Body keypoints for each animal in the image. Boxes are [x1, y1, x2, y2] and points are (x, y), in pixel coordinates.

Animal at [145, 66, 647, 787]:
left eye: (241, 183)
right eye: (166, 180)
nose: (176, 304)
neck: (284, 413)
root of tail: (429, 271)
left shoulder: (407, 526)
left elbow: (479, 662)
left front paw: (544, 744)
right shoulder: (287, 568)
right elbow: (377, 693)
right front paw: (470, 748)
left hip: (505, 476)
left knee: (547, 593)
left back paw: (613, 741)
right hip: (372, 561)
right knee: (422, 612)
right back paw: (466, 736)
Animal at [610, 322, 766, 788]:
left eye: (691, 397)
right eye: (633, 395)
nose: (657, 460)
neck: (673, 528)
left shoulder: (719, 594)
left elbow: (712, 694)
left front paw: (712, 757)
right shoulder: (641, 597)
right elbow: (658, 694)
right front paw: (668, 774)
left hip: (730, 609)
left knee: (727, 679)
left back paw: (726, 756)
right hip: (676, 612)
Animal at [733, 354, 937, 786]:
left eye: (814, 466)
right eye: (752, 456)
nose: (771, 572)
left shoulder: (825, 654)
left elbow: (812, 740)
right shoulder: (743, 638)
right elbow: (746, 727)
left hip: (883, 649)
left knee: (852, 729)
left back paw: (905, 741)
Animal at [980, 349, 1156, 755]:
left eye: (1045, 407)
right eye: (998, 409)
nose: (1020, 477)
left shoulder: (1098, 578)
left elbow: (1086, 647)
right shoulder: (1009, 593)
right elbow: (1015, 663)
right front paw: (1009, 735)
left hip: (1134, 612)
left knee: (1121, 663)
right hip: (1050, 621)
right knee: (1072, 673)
● ● ● ● ●
What the task requires:
Take the records above and copy them out exactly.

Finished exercise:
Body keypoints for each animal in the image. Boxes are [x1, y1, x2, y2] and points are (x, y), in pixel coordinates.

Animal at [145, 66, 647, 787]:
left eye: (241, 183)
right eye: (166, 180)
nose: (176, 304)
neck: (284, 413)
root of tail: (429, 271)
left shoulder: (407, 526)
left elbow: (479, 662)
left front paw: (544, 744)
right shoulder: (287, 568)
right elbow: (377, 693)
right front paw: (470, 748)
left hip: (505, 476)
left knee: (547, 593)
left back paw: (613, 741)
right hip: (372, 561)
right knee: (422, 612)
right back paw: (466, 736)
Animal at [610, 322, 766, 788]:
left eye: (691, 397)
right eye: (633, 395)
nose: (657, 460)
neck: (673, 528)
left shoulder: (719, 594)
left elbow: (712, 694)
left front paw: (712, 757)
right shoulder: (641, 597)
right elbow: (658, 694)
right front paw: (668, 774)
left hip: (730, 609)
left knee: (727, 679)
left back paw: (726, 756)
right hip: (676, 612)
Animal at [733, 354, 937, 786]:
left eye: (814, 466)
right eye: (752, 456)
nose: (771, 572)
left shoulder: (825, 654)
left elbow: (812, 740)
right shoulder: (743, 638)
right elbow: (746, 727)
left hip: (883, 649)
left knee: (852, 729)
left back paw: (905, 741)
Animal at [980, 349, 1156, 755]:
left eye: (1045, 407)
right eye: (998, 409)
nose: (1020, 477)
left shoulder: (1098, 578)
left elbow: (1086, 647)
right shoulder: (1009, 593)
right elbow: (1015, 663)
right front paw: (1009, 735)
left hip: (1134, 612)
left knee: (1121, 663)
right hip: (1050, 621)
right knee: (1072, 673)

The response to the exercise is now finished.